De acuerdo a cifras del Instituto Nacional de Estadística de febrero del presente año, la formalidad laboral se estancó en el 2018 y, además de ello, la informalidad laboral creció en un 2.3%, sumándose a este tipo de empleo 192,800 personas más.

Así, el tema de la informalidad la venimos arrastrando año a año y, a pesar de mostrarse algunos esfuerzos por combatirla, los resultados indican lo contrato. La gran pregunta entonces es si podemos realmente pensar en reducir o incluso eliminar la informalidad que existe en el país.

Según Raúl Giménez, CEO Latin América de The Adecco Group esto podría llegar a ser posible en nuestro país en un futuro, dependiendo de algunos factores.

Lo primero en lo que debemos pensar es en un marco regulatorio sólido, que hoy es una tarea pendiente para el país si tomamos en cuenta que Perú se ubica en el puesto 115 de 125 en Políticas Activas del Mercado Laboral según el Índice de Competitividad de Talento Global de Adecco.

Para ello, se deben mejorar y a la vez flexibilizar los niveles de empleo, de tal forma que la ley pueda adaptar e incorporar los distintos formatos de trabajo que existen, no solo en Perú, sino en todo el mundo.

Por otro lado, en una economía creciente como la peruana, el número de empresas transnacionales o que por la misma naturaleza del negocio son de orden global tenderá a aumentar y con ello el nivel de formalidad.

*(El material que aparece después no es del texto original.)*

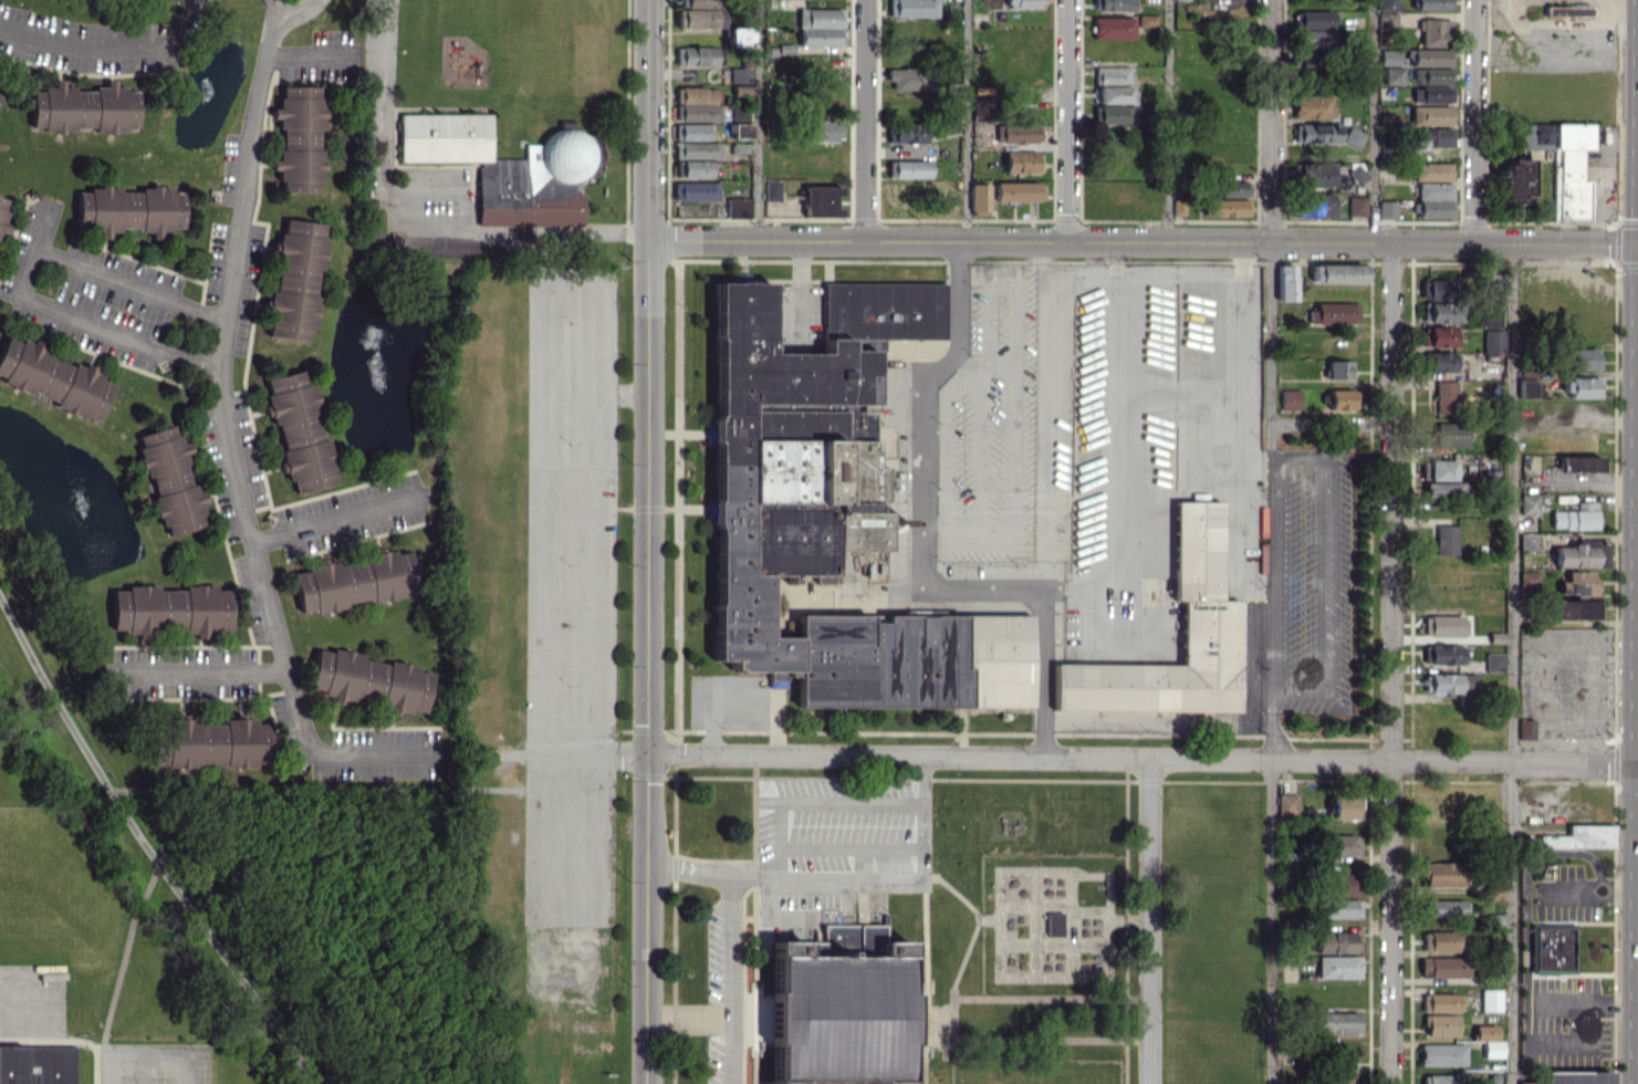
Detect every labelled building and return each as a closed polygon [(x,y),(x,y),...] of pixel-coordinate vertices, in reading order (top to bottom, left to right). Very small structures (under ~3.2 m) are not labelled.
[(937,17),(937,0),(889,0),(889,16),(937,17)] [(1134,0),(1095,0),(1094,10),(1134,11),(1134,0)] [(1378,9),(1396,10),(1397,0),(1378,0),(1378,9)] [(1448,0),(1416,0),(1416,10),(1448,10),(1448,0)] [(1589,6),(1545,7),(1545,16),(1589,15),(1589,6)] [(799,45),(840,46),(841,9),(799,8),(799,45)] [(681,28),(723,28),(723,10),(681,9),(681,28)] [(1332,11),(1295,10),(1295,28),(1300,29),(1300,44),(1332,45),(1332,11)] [(1398,33),(1397,12),(1381,13),(1381,34),(1398,33)] [(1156,14),(1139,15),(1139,27),(1157,26),(1156,14)] [(1134,18),(1093,17),(1092,38),(1134,39),(1134,18)] [(1450,20),(1422,18),(1421,46),(1449,47),(1450,20)] [(752,45),(751,26),(727,28),(728,46),(752,45)] [(716,46),(675,47),(676,66),(716,66),(716,46)] [(1412,65),(1451,66),(1451,49),(1412,49),(1412,65)] [(1296,50),(1296,68),(1319,69),(1320,50),(1296,50)] [(1130,66),(1095,67),(1096,85),(1130,85),(1130,66)] [(750,67),(730,68),(730,83),(750,82),(750,67)] [(1402,84),(1402,67),(1383,67),(1382,84),(1402,84)] [(893,90),(934,89),(934,68),(887,69),(887,81),(892,80),(893,90)] [(1452,84),(1452,68),(1415,68),(1415,84),(1452,84)] [(137,129),(135,88),(114,89),(114,80),(104,80),(105,86),(94,86),(94,90),(73,91),(73,86),(62,86),(62,80),(53,80),(53,88),(28,88),(29,127),(43,127),(43,132),(137,129)] [(750,85),(732,85),(732,95),(750,95),(750,85)] [(316,192),(316,180),(321,180),(321,149),(316,149),(316,128),(321,129),(321,98),(316,98),(316,86),(279,86),(278,108),(270,108),(270,117),(276,117),(276,128),(279,128),(278,159),(270,159),(270,169),(278,169),(278,192),(316,192)] [(720,121),(720,97),(715,97),(715,87),(675,86),(675,104),(676,104),(675,121),(720,121)] [(1098,87),(1098,103),(1134,103),(1134,86),(1098,87)] [(1413,102),(1451,102),(1451,87),(1414,86),(1413,102)] [(1293,118),(1330,119),(1330,95),(1294,94),(1293,118)] [(1135,124),(1135,105),(1094,106),(1094,124),(1135,124)] [(743,106),(732,106),(732,119),(743,119),(743,106)] [(1412,106),(1412,123),(1451,124),(1451,106),(1412,106)] [(477,161),(477,221),(479,226),(517,226),(517,237),(530,231),(551,231),(564,224),(582,224),(582,193),(573,193),(573,181),(598,168),(598,133),(571,133),(568,125),(531,144),(523,144),(523,159),(490,159),(490,114),(398,114),(398,161),(477,161)] [(808,141),(836,141),(836,119),(809,119),(808,141)] [(900,133),(888,132),(888,141),(923,143),(924,124),(900,122),(900,133)] [(711,140),(711,123),(674,124),(674,140),(711,140)] [(751,138),(751,123),(732,123),(732,138),(751,138)] [(1519,147),(1551,148),(1552,124),(1520,123),(1519,147)] [(1589,219),(1589,180),(1581,180),(1581,149),(1590,149),(1590,123),(1555,123),(1555,192),(1554,192),(1554,205),(1558,205),(1558,219),(1589,219)] [(998,142),(1040,143),(1040,124),(998,124),(998,142)] [(1294,142),(1340,142),(1340,124),(1294,124),(1294,142)] [(1454,147),(1453,127),(1413,128),(1414,148),(1454,147)] [(719,156),(719,141),(674,142),(674,157),(719,156)] [(1040,173),(1041,152),(1005,151),(1005,172),(1040,173)] [(1503,159),(1504,204),(1530,203),(1529,159),(1503,159)] [(709,160),(678,160),(678,178),(709,177),(709,160)] [(930,178),(930,161),(888,160),(888,177),(930,178)] [(1334,185),(1333,162),(1293,164),(1294,187),(1334,185)] [(1414,180),(1451,181),(1451,163),(1414,162),(1414,180)] [(1368,173),(1356,165),(1350,176),(1362,183),(1368,173)] [(765,201),(780,201),(780,181),(765,180),(765,201)] [(675,199),(717,200),(718,183),(675,182),(675,199)] [(995,182),(995,200),(1043,201),(1043,182),(995,182)] [(1452,199),(1452,183),(1418,182),(1417,198),(1452,199)] [(970,183),(970,212),(988,213),(988,184),(970,183)] [(76,191),(76,229),(98,229),(98,238),(108,238),(108,232),(119,232),(119,228),(140,228),(140,232),(150,232),(150,239),(160,239),(160,230),(181,230),(181,192),(170,191),(170,186),(139,186),(139,191),(118,191),(118,186),(88,186),(88,191),(76,191)] [(840,186),(805,186),(805,216),(840,216),(840,207),(834,207),(834,196),(840,196),(840,186)] [(1334,216),(1334,194),(1292,195),(1292,217),(1334,216)] [(1366,196),(1349,196),(1349,215),(1367,215),(1366,196)] [(0,197),(0,232),(5,234),(8,224),(2,223),(9,200),(0,197)] [(727,197),(726,218),(749,218),(750,198),(727,197)] [(1248,199),(1207,200),(1207,217),(1249,216),(1248,199)] [(1453,199),(1418,200),(1419,218),(1453,217),(1453,199)] [(1397,200),(1379,201),(1379,218),(1397,218),(1397,200)] [(307,339),(307,328),(313,328),(316,269),(321,270),(323,222),(278,220),(274,290),(267,290),(264,337),(307,339)] [(1366,264),(1311,264),(1312,282),(1366,282),(1366,264)] [(1278,265),(1277,301),(1294,301),(1295,265),(1278,265)] [(705,277),(710,667),(794,666),(795,705),(963,702),(962,604),(768,607),(768,570),(833,569),(832,541),(879,540),(877,348),(949,347),(948,273),(705,277)] [(1429,322),(1453,322),(1453,279),(1428,279),(1429,322)] [(1502,298),(1501,282),(1485,282),(1486,299),(1502,298)] [(1303,303),(1303,323),(1358,324),(1358,305),(1303,303)] [(1501,309),(1478,309),(1478,326),(1501,326),(1501,309)] [(1422,346),(1459,347),(1460,327),(1423,326),(1422,346)] [(1503,330),(1485,330),(1485,352),(1503,352),(1503,330)] [(113,385),(101,380),(103,375),(74,363),(20,340),(19,342),(5,336),(0,348),(0,380),(97,422),(113,385)] [(1570,370),(1599,369),(1598,348),(1570,348),(1570,370)] [(1423,372),(1454,373),(1454,353),(1424,352),(1423,372)] [(1352,360),(1327,360),(1327,379),(1352,379),(1352,360)] [(265,379),(268,394),(263,396),(270,425),(276,423),(283,451),(278,452),(285,480),(292,479),(295,493),(335,483),(307,369),(265,379)] [(1541,398),(1542,370),(1519,370),(1518,398),(1541,398)] [(1600,397),(1600,378),(1566,378),(1566,398),(1600,397)] [(1437,412),(1456,412),(1457,381),(1437,380),(1437,412)] [(1300,389),(1281,389),(1281,409),(1300,409),(1300,389)] [(1329,389),(1329,410),(1352,409),(1351,389),(1329,389)] [(1466,446),(1466,422),(1430,423),(1431,447),(1466,446)] [(137,434),(155,508),(157,508),(164,536),(205,526),(199,503),(206,501),(204,491),(194,494),(187,464),(188,464),(185,453),(191,452),(188,442),(182,444),(179,434),(175,435),(172,425),(137,434)] [(1600,456),(1560,455),(1560,471),(1599,472),(1600,456)] [(1454,460),(1428,459),(1427,479),(1453,480),(1454,460)] [(1424,483),(1425,500),(1467,499),(1467,482),(1424,483)] [(1520,514),(1539,514),(1539,494),(1520,495),(1520,514)] [(1054,708),(1241,708),(1241,588),(1224,588),(1224,499),(1172,499),(1172,596),(1180,596),(1180,664),(1054,664),(1054,708)] [(1551,529),(1596,528),(1595,501),(1575,502),(1576,510),(1551,510),(1551,529)] [(1436,555),(1457,555),(1457,525),(1436,525),(1436,555)] [(1539,550),(1539,532),(1519,533),(1519,551),(1539,550)] [(1554,566),(1605,568),(1605,557),(1595,557),(1596,546),(1555,545),(1554,566)] [(407,550),(394,553),(394,550),(290,571),(298,612),(314,609),(315,612),(372,600),(373,603),(402,597),(401,592),(416,589),(407,550)] [(1540,571),(1519,571),(1519,590),(1539,590),(1540,571)] [(1594,594),(1594,571),(1566,571),(1566,581),(1559,581),(1559,593),(1594,594)] [(111,586),(111,629),(127,629),(127,634),(229,635),(230,586),(184,586),(184,590),(158,590),(158,586),(111,586)] [(1551,619),(1600,619),(1600,600),(1551,600),(1551,619)] [(1462,636),(1463,615),(1424,615),(1423,635),(1462,636)] [(1424,645),(1424,664),(1464,664),(1464,645),(1424,645)] [(423,715),(430,673),(418,671),(419,666),(388,660),(387,664),(360,659),(361,654),(331,649),(330,652),(315,649),(307,691),(306,690),(305,697),(319,699),(319,697),(423,715)] [(1504,652),(1485,652),(1485,672),(1504,671),(1504,652)] [(1460,692),(1460,706),(1476,705),(1476,673),(1424,674),(1424,693),(1460,692)] [(150,764),(224,765),(224,767),(255,768),(255,762),(269,762),(269,723),(255,723),(255,718),(222,718),(222,724),(196,723),(196,719),(163,718),(163,730),(151,730),(150,764)] [(1519,739),(1535,739),(1534,719),(1519,719),(1519,739)] [(1296,793),(1278,794),(1278,815),(1297,815),(1296,793)] [(1330,819),(1353,819),(1354,797),(1331,796),(1330,819)] [(1566,835),(1538,834),(1537,847),(1612,849),(1612,825),(1567,824),(1566,835)] [(1328,856),(1358,857),(1359,835),(1328,834),(1328,856)] [(1422,887),(1463,887),(1463,862),(1423,862),(1422,887)] [(1333,896),(1356,896),(1357,873),(1333,873),(1333,896)] [(1360,918),(1360,900),(1319,900),(1319,917),(1360,918)] [(1425,900),(1425,918),(1464,918),(1464,900),(1425,900)] [(1046,935),(1062,936),(1062,913),(1046,913),(1046,935)] [(1575,971),(1574,927),(1532,927),(1533,972),(1575,971)] [(1422,950),(1456,951),(1456,932),(1423,931),(1422,950)] [(1316,953),(1359,952),(1359,932),(1315,932),(1316,953)] [(764,945),(766,1080),(907,1077),(905,942),(764,945)] [(1360,956),(1317,956),(1317,979),(1360,978),(1360,956)] [(1421,957),(1421,977),(1468,977),(1467,957),(1421,957)] [(1481,1010),(1501,1010),(1502,989),(1481,989),(1481,1010)] [(1457,1012),(1458,994),(1422,993),(1422,1012),(1457,1012)] [(1359,1012),(1320,1012),(1320,1034),(1359,1035),(1359,1012)] [(1458,1036),(1457,1014),(1426,1015),(1427,1036),(1458,1036)] [(1502,1040),(1497,1040),(1496,1024),(1474,1025),(1474,1041),(1483,1040),(1484,1058),(1503,1057),(1502,1040)] [(79,1038),(0,1038),(0,1083),(79,1083),(79,1038)] [(1465,1065),(1465,1044),(1420,1044),(1420,1065),(1465,1065)] [(1332,1052),(1332,1083),(1350,1083),(1350,1052),(1332,1052)] [(1540,1071),(1540,1080),(1525,1080),(1525,1083),(1606,1083),(1606,1071),(1540,1071)] [(1422,1074),(1423,1083),(1457,1083),(1457,1074),(1422,1074)]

"Estas son organizaciones para las que el cumplimiento de las leyes es un tema no negociable. Incluso tienen departamentos o auditorías externas que supervisan estos temas", señala Giménez.

Un tercer factor para reducir estos niveles es el compromiso transversal como país, que involucre gobierno, sector privado, educación y particulares para crear más y mejores oportunidades para la gente. Desde esta perspectiva es un ganar-ganar, pues en la medida en que el mercado sea más formal, el empleador conseguirá una fuerza laboral más competitiva, el gobierno mucho más retorno y el colaborador más seguridad.

Finalmente, un elemento sobre el cual no se está trabajando es el de la bancarización de la población. La formalidad, de forma automática, trae consigo mejores niveles de bancarización así como mayor acceso al crédito, lo que generaría un cambio en el estilo de vida no solo al trabajador sino también a la familia.

Como se puede apreciar, la fórmula no es necesariamente el contrato indefinido para todos. A lo que debemos apuntar, más allá de la modalidad, es que el trabajador, sea éste un operario en una fábrica, un programador que presta servicios para alguna empresa norteamericana o aquel que decidió ser freelance, esté protegido y amparado por un marco legal que se cumpla.